Coach Paulo Duarte launched a scathing attack on the treatment meted out to his team since their arrival, claiming competition organisers CAF had treated them shabbily compared to the Angolans and group favourites Ivory Coast.
“They are protected. Everyone here is not working in the same conditions,” the Portuguese said.
“Some teams have journeys of 10 or 15 minutes to get to training, while we have to travel for one hour along a winding road to have a session (in Luba, 50 kilometres from their team hotel in Malabo).”
Duarte added: “When we arrived here, they gave us a restaurant/cafe to sleep in. It wasn’t even a hotel. There was no video room, no conference room. Each time we have to improvise. That’s what the Nations Cup is like.”
His criticisms, roundly rejected by CAF, will inevitably act as a spur for the Stallions who are seeking their first Nations Cup win in 14 years and over five hours of football.
With Ivory Coast red hot favourites to top the table Monday’s game is being billed as a face-off for second place and a potential quarter-final match-up against possibly Senegal.
Duarte described the night-time encounter on the Equatoguinean island capital as “decisive” for their 2012 Cup fate.

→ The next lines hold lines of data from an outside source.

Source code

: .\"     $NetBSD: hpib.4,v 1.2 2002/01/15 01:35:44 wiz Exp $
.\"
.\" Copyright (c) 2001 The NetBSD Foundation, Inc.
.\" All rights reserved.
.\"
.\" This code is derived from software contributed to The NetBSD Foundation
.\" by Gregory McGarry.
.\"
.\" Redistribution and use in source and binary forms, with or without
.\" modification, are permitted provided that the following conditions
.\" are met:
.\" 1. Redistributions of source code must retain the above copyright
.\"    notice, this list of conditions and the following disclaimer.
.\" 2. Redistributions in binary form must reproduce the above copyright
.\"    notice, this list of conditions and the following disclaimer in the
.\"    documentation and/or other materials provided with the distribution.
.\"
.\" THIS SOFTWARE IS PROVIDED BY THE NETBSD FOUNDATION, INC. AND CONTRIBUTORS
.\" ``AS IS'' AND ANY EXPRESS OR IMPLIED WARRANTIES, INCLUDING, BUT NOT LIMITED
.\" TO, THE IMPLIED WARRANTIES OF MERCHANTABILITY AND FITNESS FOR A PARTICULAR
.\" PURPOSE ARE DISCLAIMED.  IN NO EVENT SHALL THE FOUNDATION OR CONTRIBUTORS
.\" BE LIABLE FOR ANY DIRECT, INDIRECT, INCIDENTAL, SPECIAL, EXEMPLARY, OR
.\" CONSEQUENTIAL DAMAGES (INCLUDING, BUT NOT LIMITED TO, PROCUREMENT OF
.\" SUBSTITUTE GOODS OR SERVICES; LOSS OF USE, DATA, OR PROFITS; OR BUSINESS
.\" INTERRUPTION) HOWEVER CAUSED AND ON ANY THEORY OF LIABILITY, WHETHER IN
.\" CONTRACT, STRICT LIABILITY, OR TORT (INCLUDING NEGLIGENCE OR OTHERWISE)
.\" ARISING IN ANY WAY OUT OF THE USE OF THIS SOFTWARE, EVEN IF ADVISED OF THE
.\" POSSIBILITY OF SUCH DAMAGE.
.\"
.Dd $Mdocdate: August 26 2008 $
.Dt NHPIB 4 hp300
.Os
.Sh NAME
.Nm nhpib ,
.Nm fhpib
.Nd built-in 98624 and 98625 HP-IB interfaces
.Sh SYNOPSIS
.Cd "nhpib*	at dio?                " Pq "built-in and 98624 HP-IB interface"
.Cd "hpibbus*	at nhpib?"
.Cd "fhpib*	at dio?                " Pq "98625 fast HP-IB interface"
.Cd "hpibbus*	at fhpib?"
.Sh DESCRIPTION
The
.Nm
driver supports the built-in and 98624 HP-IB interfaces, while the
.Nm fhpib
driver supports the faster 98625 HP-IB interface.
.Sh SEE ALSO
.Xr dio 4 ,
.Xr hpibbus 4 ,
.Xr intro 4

“We’ve inherited a difficult group with Ivory Coast and Angola. You can say that the Ivorians will qualify so this is a very important match for second place.
“The team which wins the first match will have done 80 percent of the work. “But my problem is not our rivals, nor the group. Too many of our regular players couldn’t make it.”
Alain Traore is a key cog, the midfielder having scored seven goals for his French club Auxerre this season, and four for his country in qualifying.
Burkina Faso have only reached the knockout stages once, when they hosted the Cup in 1998, eventually finishing fourth.
Competing in Nigeria, Mali, Tunisia and Angola (where they failed to score) since, the west Africans have drawn six matches and lost eight.
No squad turned up with broader smiles than Burkina Faso after enduring months of anxiety when Namibia claimed Cameroon-born left-back Herve Zengue was ineligible.
Namibia, last behind Burkina Faso and Gambia in a qualifying group, appealed twice to CAF and also to CAS — the Switzerland-based supreme court of sport — before accepting defeat.
Angola represent stiff opposition, with coach Lito Vidigal identifying a last eight berth as the bottom line, having appeared in the quarter-finals in 2008 and 2010.
Vidigal’s appointment was vindicated when he guided them to second place in the 2011 African Nations Championship.
Angola’s rock solid defence is led by Carlos ‘Kali’ Alonso with skipper Andre Makanga marshalling the midfield while Flavio Amado’s runs down the wing and former Manchester United striker Manucho’s presence up front are set to make life uncomfortable for Burkina Faso.
Manucho and Amado were on the mark in Angola’s 3-1 warm-up win over Sierra Leone last weekend.
Angola left it late to clamber aboard the Cup train, edging out Uganda for second place with a 2-0 win away to Guinea-Bissau in their closing qualifier.
This is the first time Angola have played Burkina Faso in the continental showpiece – both sides are hoping it will be an occasion to remember.